Elle a accompagné, avec grâce, la dissolution d’un empire ; il entend, par la guerre, en reconstituer un. Elle s’est efforcée de maintenir une aimable communauté avec les pays qui s’émancipaient de la tutelle de Londres ; il s’attache à semer la peur et le malheur dans un « étranger proche » que l’histoire et la géographie condamneraient à vivre sous la botte de Moscou.
On enterre Elizabeth II, Vladimir Poutine fait la guerre en Ukraine. Sans doute y a-t-il quelque incongruité à juxtaposer ces deux noms, mais l’actualité procède souvent à d’étranges télescopages. Poutine a adressé une lettre de « profondes condoléances » au roi Charles III. On imagine le président russe contrarié par le recul de ses troupes devant la contre-offensive ukrainienne. Il n’a pas eu le temps de s’interroger sur la vie de celle qui fut la dernière souveraine de l’empire britannique. Ce qui est dommage.
Née en 1926, quand le Royaume-Uni gouverne encore un quart de la masse terrestre, Elizabeth, devenue reine en 1952, assure un moment de bouleversement fondamental dans l’histoire britannique : l’abandon de l’espace colonial, le repli sur les frontières du pays. Amorcé au lendemain de la deuxième guerre mondiale, le mouvement s’achève à la fin des années 1960. Reine d’une « monarchie complètement parlementaire », comme l’écrit le site Le Grand Continent, Elizabeth ne gouverne pas : elle est la voix de la majorité politique de l’heure.

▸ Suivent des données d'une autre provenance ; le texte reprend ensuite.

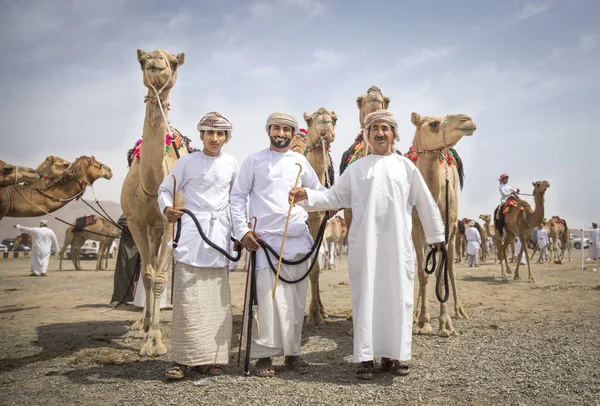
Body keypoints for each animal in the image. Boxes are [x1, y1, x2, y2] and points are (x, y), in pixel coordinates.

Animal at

Elle imprime pourtant sa marque. « Il lui est revenu d’être la souveraine qui va superviser cette transition finale d’un empire à une puissance postimpériale », écrit Gideon Rachman dans le Financial Times du 9 septembre. « Et elle a prouvé que la fin d’un empire pouvait être affaire de réconciliation et non de revanchisme », ajoute-t-il.
Histoire heureuse
Des drames, il y eut, des tragédies (la séparation de l’Inde et du Pakistan), des répressions atroces (celle de l’insurrection des Mau-Mau au Kenya), des humiliations (à Suez, en Egypte). Mais il y eut aussi, entre Londres et ses anciennes colonies, la naissance d’une communauté originale – le Commonwealth. La reine Elizabeth y était attachée. Exerçant une lointaine et symbolique tutelle sur les ex-membres de l’empire, elle a cultivé des liens privilégiés avec eux, faits d’intérêts économiques, militaires et culturels partagés – ces derniers incarnés dans quelques solides piliers : l’anglais, le cricket et le polo (du sérieux). Passé de puissance mondiale à puissance européenne, le royaume s’est épanoui, libéré, enrichi. Il a maintenu sa place parmi les principales économies de la planète. L’abandon de l’empire a sans doute été l’une des conditions de cette histoire heureuse.